Problem details | Every entry should be duplicated verbatim, and no picture may appear in the copy.

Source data
+++

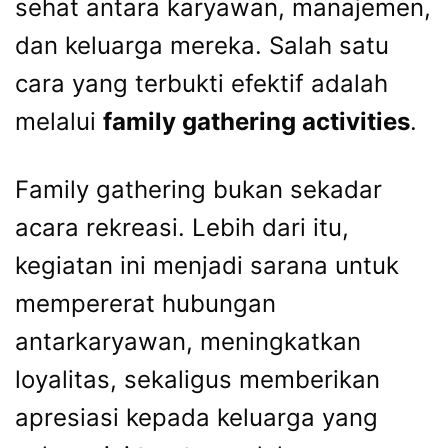
sehat antara karyawan, manajemen,
dan keluarga mereka. Salah satu
cara yang terbukti efektif adalah
melalui
family gathering activities
.
Family gathering bukan sekadar
acara rekreasi. Lebih dari itu,
kegiatan ini menjadi sarana untuk
mempererat hubungan
antarkaryawan, meningkatkan
loyalitas, sekaligus memberikan
apresiasi kepada keluarga yang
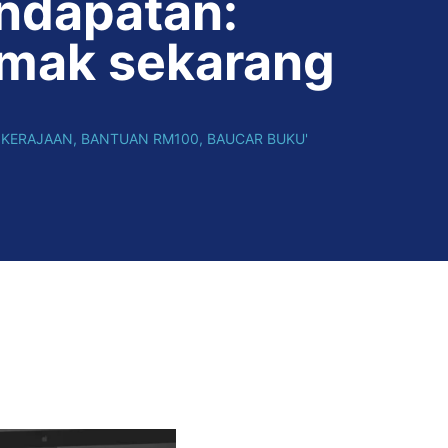
ndapatan:
mak sekarang
 KERAJAAN
,
BANTUAN RM100
,
BAUCAR BUKU'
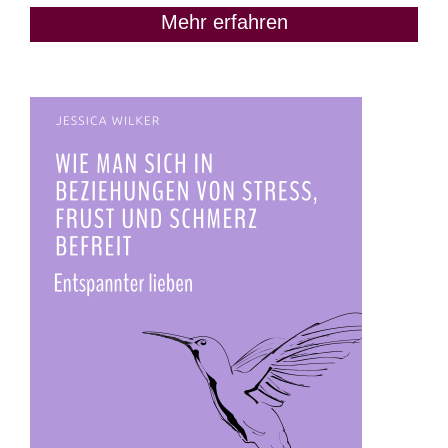
Mehr erfahren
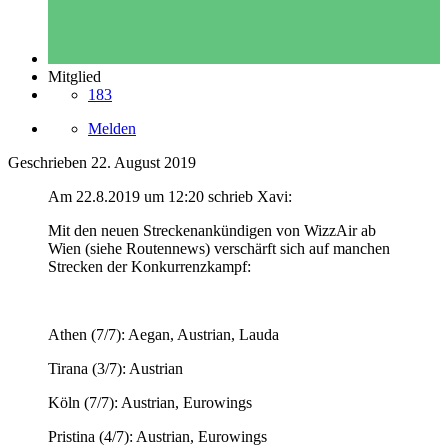
Mitglied
183
Melden
Geschrieben
22. August 2019
Am 22.8.2019 um 12:20 schrieb Xavi:
Mit den neuen Streckenankündigen von WizzAir ab
Wien (siehe Routennews) verschärft sich auf manchen
Strecken der Konkurrenzkampf:
Athen (7/7): Aegan, Austrian, Lauda
Tirana (3/7): Austrian
Köln (7/7): Austrian, Eurowings
Pristina (4/7): Austrian, Eurowings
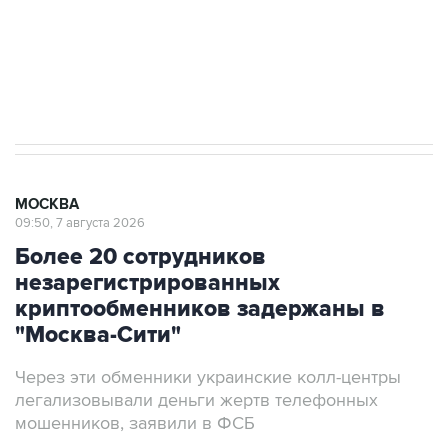
Социальная реклама, АНО «Национальные приоритеты».
ИНН 7725383515 Erid: F7NfYUJCUneVdwcydK6A
Аксенов сообщил о четвертом погибшем в
результате атаки ВСУ на Крым
МОСКВА
09:50, 7 августа 2026
Более 20 сотрудников
незарегистрированных
криптообменников задержаны в
"Москва-Сити"
Через эти обменники украинские колл-центры
легализовывали деньги жертв телефонных
мошенников, заявили в ФСБ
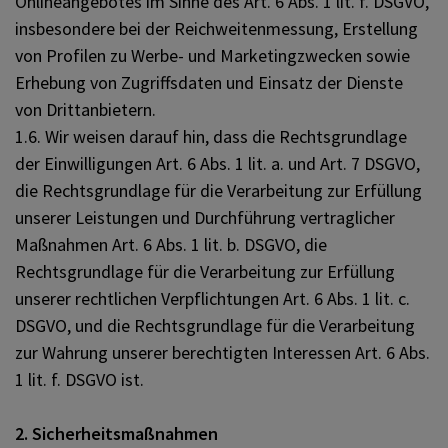
Onlineangebotes im Sinne des Art. 6 Abs. 1 lit. f. DSGVO,
insbesondere bei der Reichweitenmessung, Erstellung
von Profilen zu Werbe- und Marketingzwecken sowie
Erhebung von Zugriffsdaten und Einsatz der Dienste
von Drittanbietern.
1.6. Wir weisen darauf hin, dass die Rechtsgrundlage
der Einwilligungen Art. 6 Abs. 1 lit. a. und Art. 7 DSGVO,
die Rechtsgrundlage für die Verarbeitung zur Erfüllung
unserer Leistungen und Durchführung vertraglicher
Maßnahmen Art. 6 Abs. 1 lit. b. DSGVO, die
Rechtsgrundlage für die Verarbeitung zur Erfüllung
unserer rechtlichen Verpflichtungen Art. 6 Abs. 1 lit. c.
DSGVO, und die Rechtsgrundlage für die Verarbeitung
zur Wahrung unserer berechtigten Interessen Art. 6 Abs.
1 lit. f. DSGVO ist.
2. Sicherheitsmaßnahmen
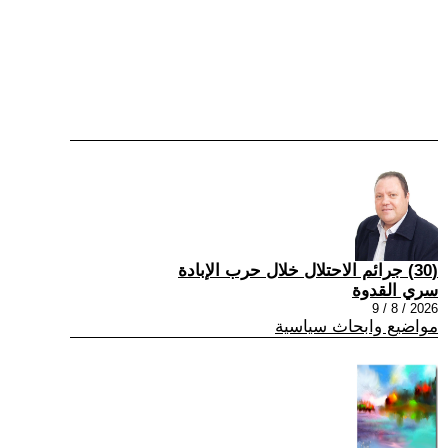
(30) جرائم الاحتلال خلال حرب الإبادة
سري القدوة
2026 / 8 / 9
مواضيع وابحاث سياسية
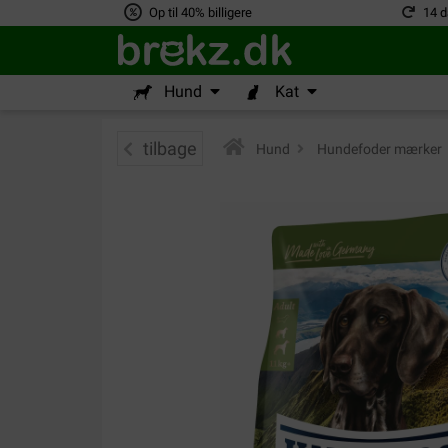
Op til 40% billigere
14 d
Hund
Kat
tilbage
Hund
>
Hundefoder mærker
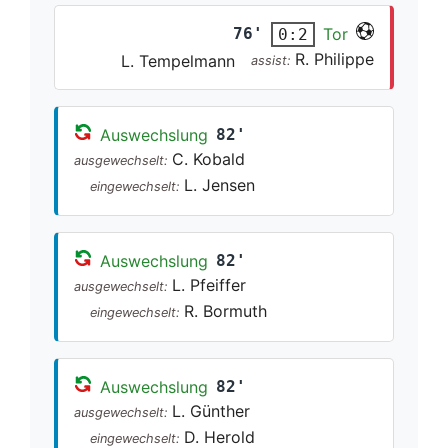
76'
Tor
0:2
R. Philippe
L. Tempelmann
assist:
Auswechslung
82'
C. Kobald
ausgewechselt:
L. Jensen
eingewechselt:
Auswechslung
82'
L. Pfeiffer
ausgewechselt:
R. Bormuth
eingewechselt:
Auswechslung
82'
L. Günther
ausgewechselt:
D. Herold
eingewechselt:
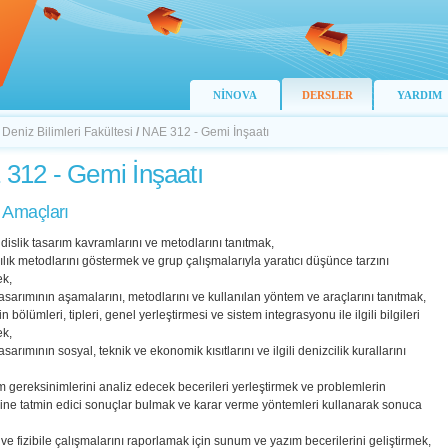
NİNOVA
DERSLER
YARDIM
 Deniz Bilimleri Fakültesi
/
NAE 312 - Gemi İnşaatı
312 - Gemi İnşaatı
 Amaçları
islik tasarım kavramlarını ve metodlarını tanıtmak,
cılık metodlarını göstermek ve grup çalışmalarıyla yaratıcı düşünce tarzını
ek,
asarımının aşamalarını, metodlarını ve kullanılan yöntem ve araçlarını tanıtmak,
 bölümleri, tipleri, genel yerleştirmesi ve sistem integrasyonu ile ilgili bilgileri
ek,
asarımının sosyal, teknik ve ekonomik kısıtlarını ve ilgili denizcilik kurallarını
m gereksinimlerini analiz edecek becerileri yerleştirmek ve problemlerin
ine tatmin edici sonuçlar bulmak ve karar verme yöntemleri kullanarak sonuca
 ve fizibile çalışmalarını raporlamak için sunum ve yazım becerilerini geliştirmek,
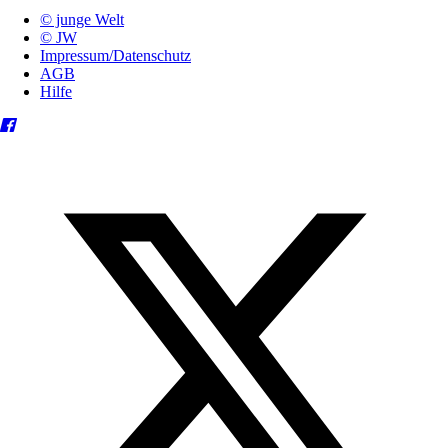
© junge Welt
© JW
Impressum/Datenschutz
AGB
Hilfe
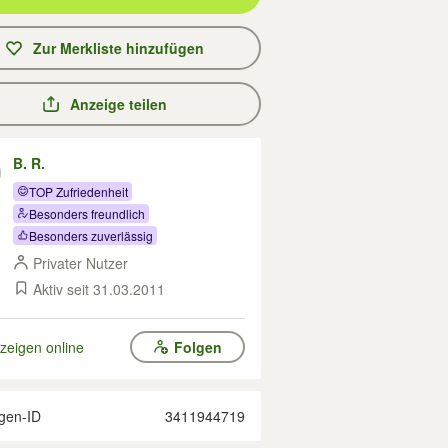
Zur Merkliste hinzufügen
Anzeige teilen
B. R.
TOP Zufriedenheit
Besonders freundlich
Besonders zuverlässig
Privater Nutzer
Aktiv seit 31.03.2011
zeigen online
Folgen
gen-ID
3411944719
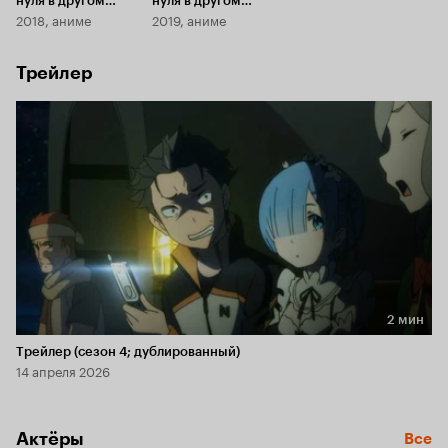
нуля в другом
нуля в другом
2018, аниме
2019, аниме
мире: Снежные
мире:
воспоминания
Замороженные узы
Трейлер
2 мин
Длительность 2 мин
Трейлер (сезон 4; дублированный)
14 апреля 2026
Актёры
Все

+++

Exercise solution |
sehat antara karyawan, manajemen,
dan keluarga mereka. Salah satu
cara yang terbukti efektif adalah
melalui
family gathering activities
.
Family gathering bukan sekadar
acara rekreasi. Lebih dari itu,
kegiatan ini menjadi sarana untuk
mempererat hubungan
antarkaryawan, meningkatkan
loyalitas, sekaligus memberikan
apresiasi kepada keluarga yang
ndapatan:
mak sekarang
 KERAJAAN
,
BANTUAN RM100
,
BAUCAR BUKU'
Mehr erfahren
Mitglied
183
Melden
Geschrieben
22. August 2019
Am 22.8.2019 um 12:20 schrieb Xavi:
Mit den neuen Streckenankündigen von WizzAir ab
Wien (siehe Routennews) verschärft sich auf manchen
Strecken der Konkurrenzkampf:
Athen (7/7): Aegan, Austrian, Lauda
Tirana (3/7): Austrian
Köln (7/7): Austrian, Eurowings
Pristina (4/7): Austrian, Eurowings
Социальная реклама, АНО «Национальные приоритеты».
ИНН 7725383515 Erid: F7NfYUJCUneVdwcydK6A
Аксенов сообщил о четвертом погибшем в
результате атаки ВСУ на Крым
МОСКВА
09:50, 7 августа 2026
Более 20 сотрудников
незарегистрированных
криптообменников задержаны в
"Москва-Сити"
Через эти обменники украинские колл-центры
легализовывали деньги жертв телефонных
мошенников, заявили в ФСБ
Onlineangebotes im Sinne des Art. 6 Abs. 1 lit. f. DSGVO,
insbesondere bei der Reichweitenmessung, Erstellung
von Profilen zu Werbe- und Marketingzwecken sowie
Erhebung von Zugriffsdaten und Einsatz der Dienste
von Drittanbietern.
1.6. Wir weisen darauf hin, dass die Rechtsgrundlage
der Einwilligungen Art. 6 Abs. 1 lit. a. und Art. 7 DSGVO,
die Rechtsgrundlage für die Verarbeitung zur Erfüllung
unserer Leistungen und Durchführung vertraglicher
Maßnahmen Art. 6 Abs. 1 lit. b. DSGVO, die
Rechtsgrundlage für die Verarbeitung zur Erfüllung
unserer rechtlichen Verpflichtungen Art. 6 Abs. 1 lit. c.
DSGVO, und die Rechtsgrundlage für die Verarbeitung
zur Wahrung unserer berechtigten Interessen Art. 6 Abs.
1 lit. f. DSGVO ist.
2. Sicherheitsmaßnahmen
(30) جرائم الاحتلال خلال حرب الإبادة
سري القدوة
2026 / 8 / 9
مواضيع وابحاث سياسية
Op til 40% billigere
14 d
Hund
Kat
tilbage
Hund
>
Hundefoder mærker
76'
Tor
0:2
R. Philippe
L. Tempelmann
assist:
Auswechslung
82'
C. Kobald
ausgewechselt:
L. Jensen
eingewechselt:
Auswechslung
82'
L. Pfeiffer
ausgewechselt:
R. Bormuth
eingewechselt:
Auswechslung
82'
L. Günther
ausgewechselt:
D. Herold
eingewechselt:
NİNOVA
DERSLER
YARDIM
 Deniz Bilimleri Fakültesi
/
NAE 312 - Gemi İnşaatı
312 - Gemi İnşaatı
 Amaçları
islik tasarım kavramlarını ve metodlarını tanıtmak,
cılık metodlarını göstermek ve grup çalışmalarıyla yaratıcı düşünce tarzını
ek,
asarımının aşamalarını, metodlarını ve kullanılan yöntem ve araçlarını tanıtmak,
 bölümleri, tipleri, genel yerleştirmesi ve sistem integrasyonu ile ilgili bilgileri
ek,
asarımının sosyal, teknik ve ekonomik kısıtlarını ve ilgili denizcilik kurallarını
m gereksinimlerini analiz edecek becerileri yerleştirmek ve problemlerin
ine tatmin edici sonuçlar bulmak ve karar verme yöntemleri kullanarak sonuca
 ve fizibile çalışmalarını raporlamak için sunum ve yazım becerilerini geliştirmek,
© junge Welt
© JW
Impressum/Datenschutz
AGB
Hilfe
Zur Merkliste hinzufügen
Anzeige teilen
B. R.
TOP Zufriedenheit
Besonders freundlich
Besonders zuverlässig
Privater Nutzer
Aktiv seit 31.03.2011
zeigen online
Folgen
gen-ID
3411944719
нуля в другом
нуля в другом
2018, аниме
2019, аниме
мире: Снежные
мире:
воспоминания
Замороженные узы
Трейлер
2 мин
Длительность 2 мин
Трейлер (сезон 4; дублированный)
14 апреля 2026
Актёры
Все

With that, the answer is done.